Quiera Dios que esa institución, mostrando cada vez más solicitud con las Iglesias llamadas de misión, constituya para los bautizados un faro que oriente su compromiso misionero, destacando la necesidad de «reafirmar la prioridad de la donación total y perpetua a la obra de las misiones» (Redemptoris missio, 79). Que repita sin cesar el grito de san Pablo: «¡Ay de mí si no predicara el Evangelio!» (1 Co 9, 16). Asimismo, felicito vivamente a todas las personas que, en su país y en todo el mundo, forman parte de esa red misionera de solidaridad fraterna, con humildad y discreción.

Paulina Jaricot nos invita a prestar mayor atención a los pobres y a un amor cada vez más profundo por ellos. Estamos llamados a compartir lo que hemos recibido.

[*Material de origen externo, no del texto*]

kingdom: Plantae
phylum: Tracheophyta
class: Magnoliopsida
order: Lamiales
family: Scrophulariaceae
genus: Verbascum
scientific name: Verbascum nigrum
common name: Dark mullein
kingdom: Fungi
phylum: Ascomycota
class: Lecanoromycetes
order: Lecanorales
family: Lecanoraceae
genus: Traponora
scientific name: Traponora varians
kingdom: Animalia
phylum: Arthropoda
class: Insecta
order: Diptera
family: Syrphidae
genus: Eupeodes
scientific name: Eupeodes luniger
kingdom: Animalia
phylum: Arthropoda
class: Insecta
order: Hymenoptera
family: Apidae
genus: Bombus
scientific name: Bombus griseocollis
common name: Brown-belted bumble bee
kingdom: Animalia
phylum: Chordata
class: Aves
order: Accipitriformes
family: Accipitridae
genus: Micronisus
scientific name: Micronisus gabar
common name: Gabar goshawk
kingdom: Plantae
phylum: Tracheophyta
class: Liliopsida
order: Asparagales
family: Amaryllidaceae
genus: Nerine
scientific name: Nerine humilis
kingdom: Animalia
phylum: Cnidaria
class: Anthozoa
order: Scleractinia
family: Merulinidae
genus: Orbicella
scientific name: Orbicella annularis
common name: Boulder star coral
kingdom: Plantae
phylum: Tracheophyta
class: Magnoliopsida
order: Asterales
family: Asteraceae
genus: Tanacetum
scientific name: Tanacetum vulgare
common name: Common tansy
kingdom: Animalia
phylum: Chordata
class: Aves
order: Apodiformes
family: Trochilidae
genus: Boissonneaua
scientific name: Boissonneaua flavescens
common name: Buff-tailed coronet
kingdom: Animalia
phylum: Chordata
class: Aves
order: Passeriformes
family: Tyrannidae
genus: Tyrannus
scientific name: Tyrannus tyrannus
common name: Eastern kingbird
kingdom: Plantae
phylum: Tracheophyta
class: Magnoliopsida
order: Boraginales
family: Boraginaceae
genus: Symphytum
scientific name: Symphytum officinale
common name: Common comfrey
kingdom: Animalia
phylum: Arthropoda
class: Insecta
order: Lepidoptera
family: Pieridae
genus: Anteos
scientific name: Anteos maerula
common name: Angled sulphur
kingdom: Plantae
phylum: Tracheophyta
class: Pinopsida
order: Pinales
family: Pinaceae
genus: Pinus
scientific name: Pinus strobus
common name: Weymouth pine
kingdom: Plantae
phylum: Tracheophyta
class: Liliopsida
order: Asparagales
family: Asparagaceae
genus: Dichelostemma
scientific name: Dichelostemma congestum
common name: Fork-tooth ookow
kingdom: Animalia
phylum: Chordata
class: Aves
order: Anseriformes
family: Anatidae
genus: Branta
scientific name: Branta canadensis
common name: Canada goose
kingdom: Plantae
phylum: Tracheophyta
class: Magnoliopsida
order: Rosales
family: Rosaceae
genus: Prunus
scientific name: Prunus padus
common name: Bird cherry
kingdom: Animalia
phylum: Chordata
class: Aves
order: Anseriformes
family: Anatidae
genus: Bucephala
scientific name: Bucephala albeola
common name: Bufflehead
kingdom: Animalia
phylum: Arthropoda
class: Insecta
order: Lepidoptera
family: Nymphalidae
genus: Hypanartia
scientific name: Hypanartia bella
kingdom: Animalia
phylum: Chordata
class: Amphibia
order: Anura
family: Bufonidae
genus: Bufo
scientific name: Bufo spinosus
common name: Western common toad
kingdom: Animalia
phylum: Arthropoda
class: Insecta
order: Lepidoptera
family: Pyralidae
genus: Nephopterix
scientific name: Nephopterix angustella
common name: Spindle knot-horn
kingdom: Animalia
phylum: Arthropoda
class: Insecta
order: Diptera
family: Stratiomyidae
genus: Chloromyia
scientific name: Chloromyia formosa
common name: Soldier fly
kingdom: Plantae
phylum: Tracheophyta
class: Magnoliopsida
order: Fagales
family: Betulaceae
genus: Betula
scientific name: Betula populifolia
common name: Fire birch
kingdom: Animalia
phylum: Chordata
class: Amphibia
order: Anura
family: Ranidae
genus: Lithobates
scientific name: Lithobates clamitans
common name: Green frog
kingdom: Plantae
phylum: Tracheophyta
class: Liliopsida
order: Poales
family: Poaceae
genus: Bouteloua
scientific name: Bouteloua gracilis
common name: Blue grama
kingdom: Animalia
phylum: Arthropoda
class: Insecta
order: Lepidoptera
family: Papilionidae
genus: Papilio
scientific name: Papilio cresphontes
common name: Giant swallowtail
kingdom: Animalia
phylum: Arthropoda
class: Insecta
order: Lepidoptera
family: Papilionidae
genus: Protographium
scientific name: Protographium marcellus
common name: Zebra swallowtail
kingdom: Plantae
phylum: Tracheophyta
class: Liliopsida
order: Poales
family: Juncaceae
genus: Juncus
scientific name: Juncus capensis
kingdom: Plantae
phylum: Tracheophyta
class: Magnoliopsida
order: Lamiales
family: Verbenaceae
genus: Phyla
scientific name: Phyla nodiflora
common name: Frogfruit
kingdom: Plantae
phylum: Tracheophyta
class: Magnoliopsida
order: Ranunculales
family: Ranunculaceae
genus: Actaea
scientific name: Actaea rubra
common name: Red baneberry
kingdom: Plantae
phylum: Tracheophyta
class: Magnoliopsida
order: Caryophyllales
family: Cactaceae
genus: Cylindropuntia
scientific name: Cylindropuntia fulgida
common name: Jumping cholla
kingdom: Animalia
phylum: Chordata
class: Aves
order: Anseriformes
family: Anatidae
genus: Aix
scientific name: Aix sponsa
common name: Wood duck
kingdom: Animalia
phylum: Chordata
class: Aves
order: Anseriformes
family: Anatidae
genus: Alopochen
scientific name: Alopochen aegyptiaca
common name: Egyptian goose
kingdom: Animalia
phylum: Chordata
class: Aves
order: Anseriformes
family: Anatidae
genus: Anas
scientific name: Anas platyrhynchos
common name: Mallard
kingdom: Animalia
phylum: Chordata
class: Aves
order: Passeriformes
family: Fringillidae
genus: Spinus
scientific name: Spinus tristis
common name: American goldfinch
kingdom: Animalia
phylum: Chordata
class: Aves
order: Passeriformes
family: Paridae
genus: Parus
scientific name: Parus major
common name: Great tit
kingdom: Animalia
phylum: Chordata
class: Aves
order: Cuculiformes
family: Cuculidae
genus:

Como mostró Paulina, la misión es responsabilidad de todos los bautizados, puesto que, según sus sencillas palabras, cada uno puede ser «la cerilla que enciende el fuego». El celo apostólico la impulsaba a no obrar sola; su inteligencia práctica la llevaba a personalizar cada vez más su acción y a involucrar en ella a los demás, creando grandes redes de solidaridad y oración.

6. En el umbral del gran jubileo del año 2000, la Iglesia está llamada a un compromiso misionero renovado, siguiendo las huellas de todos los que, a lo largo de los siglos, han sabido anunciar la buena nueva del Resucitado con sus palabras, su vida ejemplar y sus actos concretos de solidaridad.

Encomendándolo a la intercesión de Nuestra Señora de Fourvière, de santa Teresa de Lisieux, patrona de las misiones, y de los santos misioneros, le imparto de todo corazón la bendición apostólica a usted, al cardenal Jozef Tomko, a todas las personas que, en París y Lyon, participan en las celebraciones conmemorativas, y a todas las que en el mundo dan su contribución a la misión de la Iglesia por medio de las Obras misionales pontificias.